Dengan langkah pelan namun pasti, Kakek Madekun (77 tahun) menawarkan dagangannya kepada para pengendara yang berhenti di lampu merah.
Madekun tinggal di Desa Klumpit, Kecamatan Gebog, Kabupaten Kudus, Jawa Tengah. Setiap hari, ia berangkat menuju perempatan jalan di kawasan Tugu Identitas Kudus yang berada di Desa Getas Pejaten. Di sana tempat ia menggantungkan harapan dari lembar demi lembar buku yang dijajakannya.
Dengan sepeda tuanya, ia mengayuh sejauh kurang lebih 10 kilometer. Perjalanan itu ditempuhnya sekitar 30 menit. Sesampainya di lokasi, ia memarkir sepeda di seberang Tugu Identitas Kudus, lalu menyeberang jalan untuk mulai menawarkan dagangannya kepada para pengguna jalan.
Setiap hari, Madekun berjualan mulai pukul 10.00 WIB hingga 16.30 WIB. Ia menjajakan kalender, buku sholawat, buku juz amma, buku tuntunan salat, serta buku mewarnai untuk anak-anak.

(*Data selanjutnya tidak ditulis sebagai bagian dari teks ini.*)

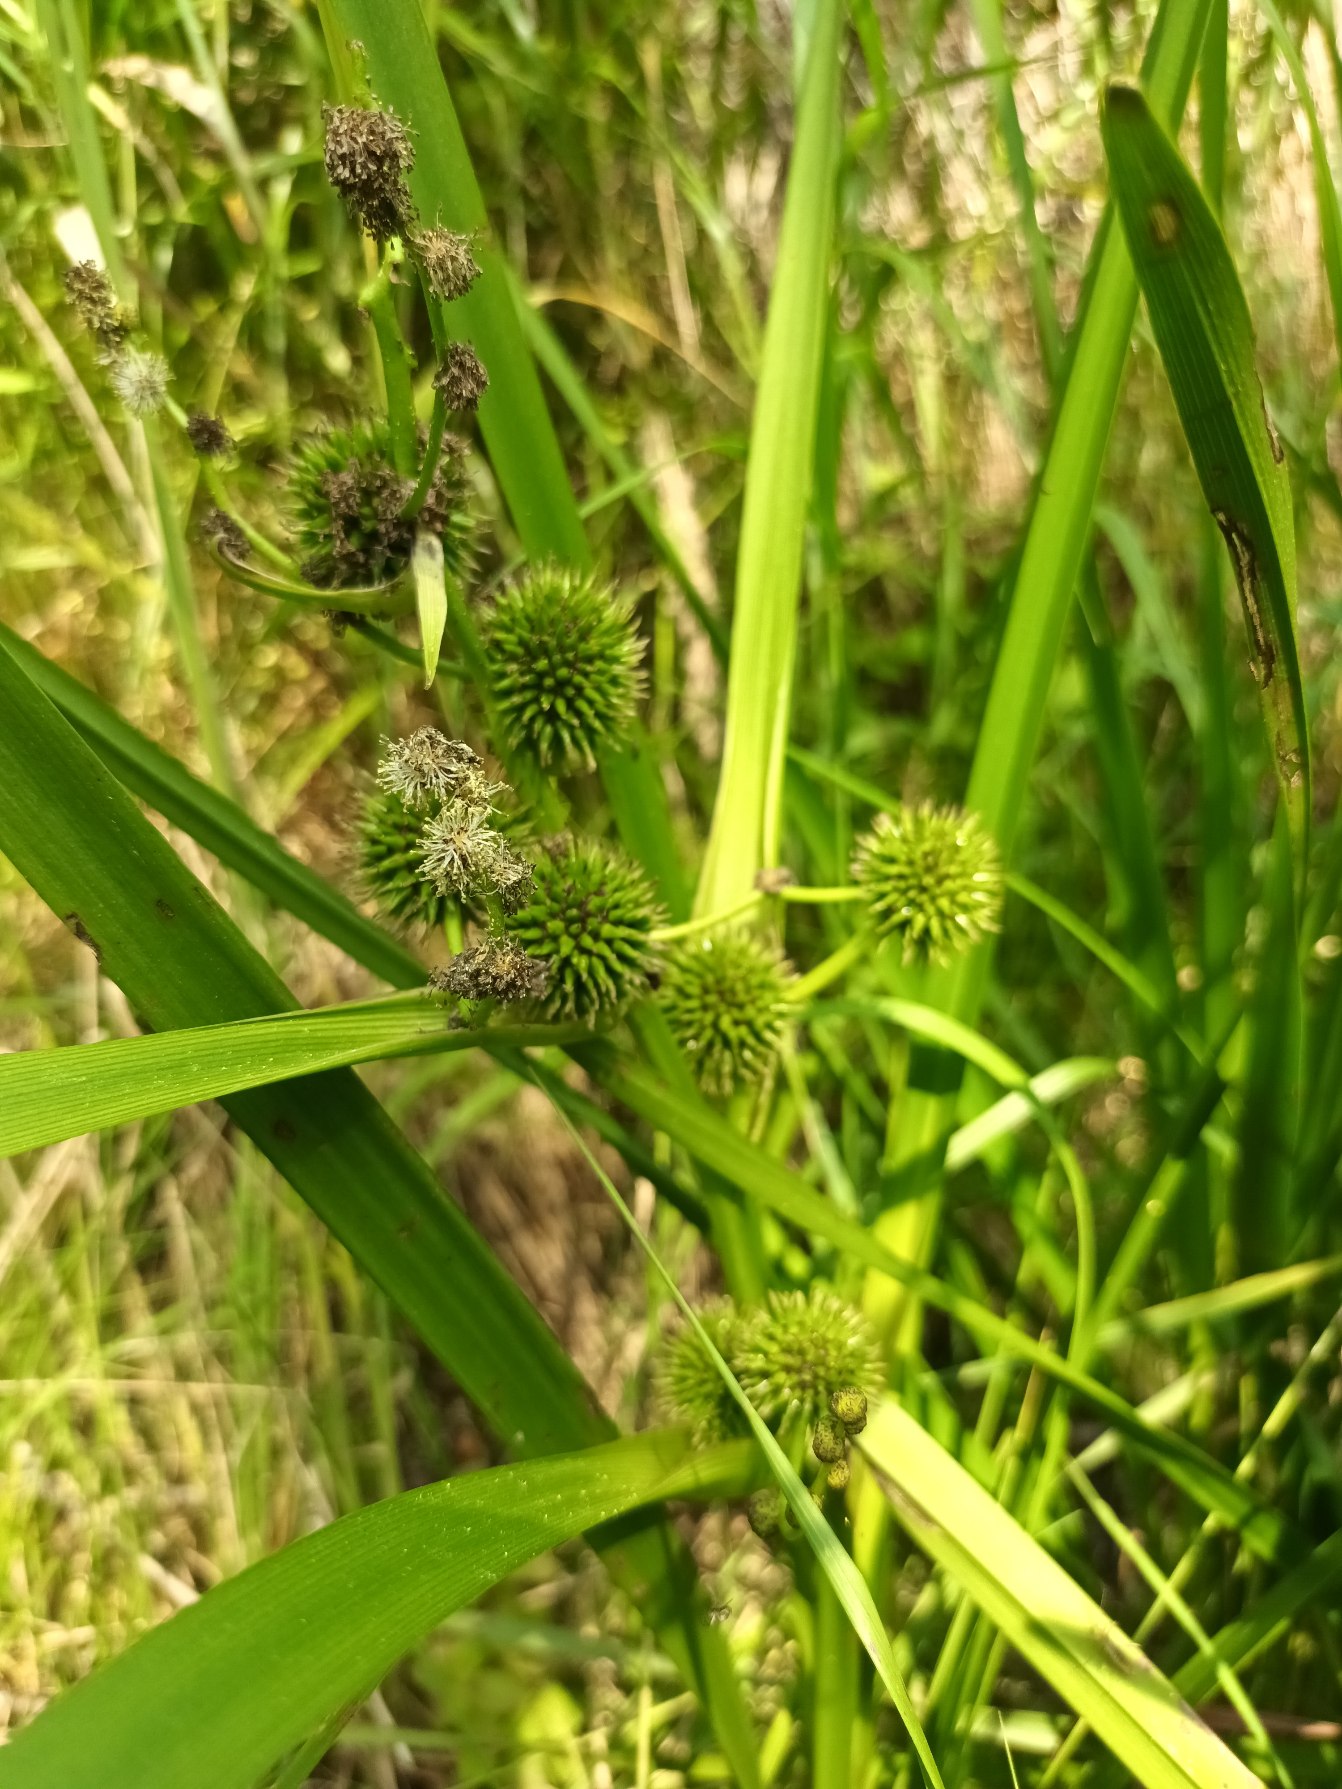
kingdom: Plantae
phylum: Tracheophyta
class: Liliopsida
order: Poales
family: Typhaceae
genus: Sparganium
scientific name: Sparganium erectum
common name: Grenet pindsvineknop
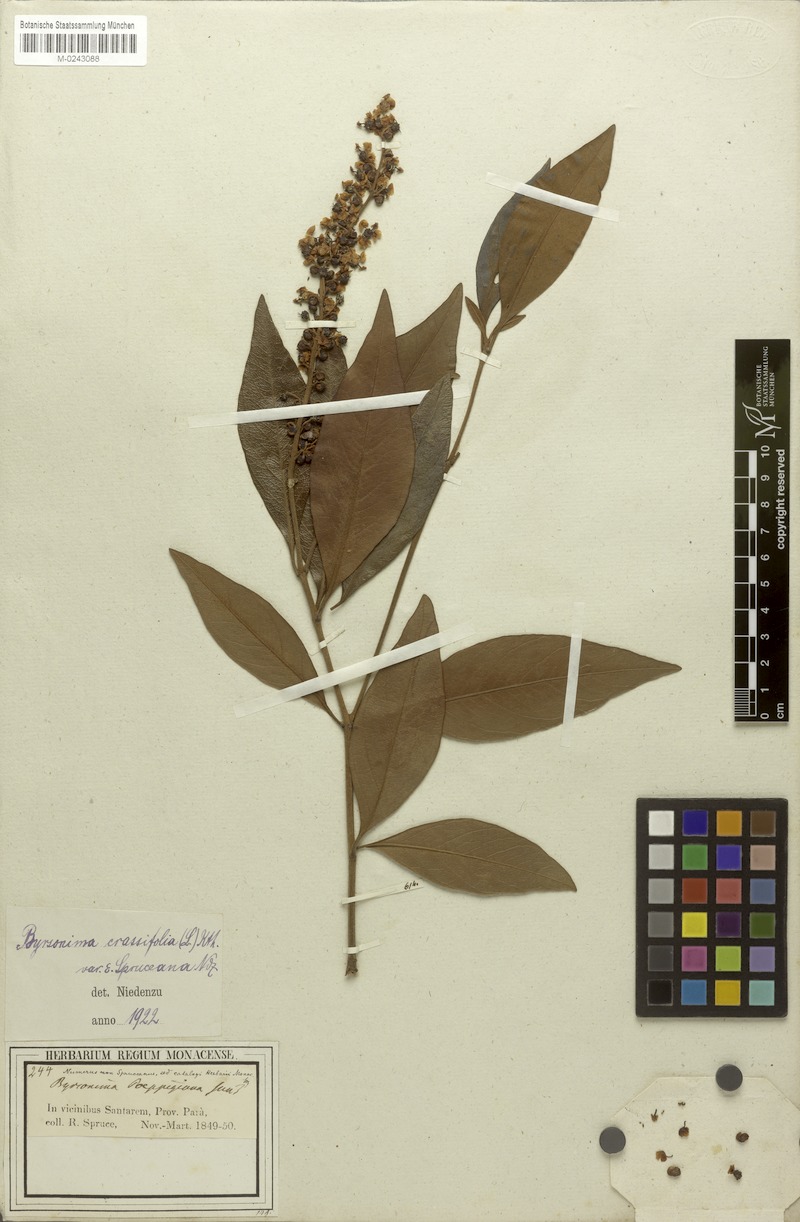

Satu per satu mobil yang melintas ia tawari. Sesekali, ia juga menghampiri pengendara sepeda motor yang berhenti di lampu merah. Tidak semua pengendara membeli. Namun, Madekun tak pernah memaksa. Ia juga tak berputus asa ketika dagangannya ditolak.
Di rumah, Madekun memiliki empat orang anak. Mereka sebenarnya telah menyarankan agar sang ayah beristirahat saja. Namun, ia memiliki pandangan berbeda.
”Saya tidak mau merepotkan anak. Selain itu kalau saya di rumah terus nanti badan saya malah tidak sehat karena kurang gerak,” katanya, Jumat (20/2).
Bagi Madekun, berjualan bukan semata soal penghasilan. Meski begitu, ia mengakui hasil yang diperoleh cukup untuk memenuhi kebutuhan sehari-hari. Dalam sehari, ia terkadang bisa membawa pulang Rp 100 ribu, bahkan lebih saat penjualan sedang ramai.
”Saya senang berjualan. Soal penghasilan sudah ada yang mengatur. Hal terpenting tetap istikharah,” ujarnya.
Penghasilan dari berjualan buku, juz amma, dan kalender itu digunakannya untuk kebutuhan makan sehari-hari, menabung, hingga bersedekah.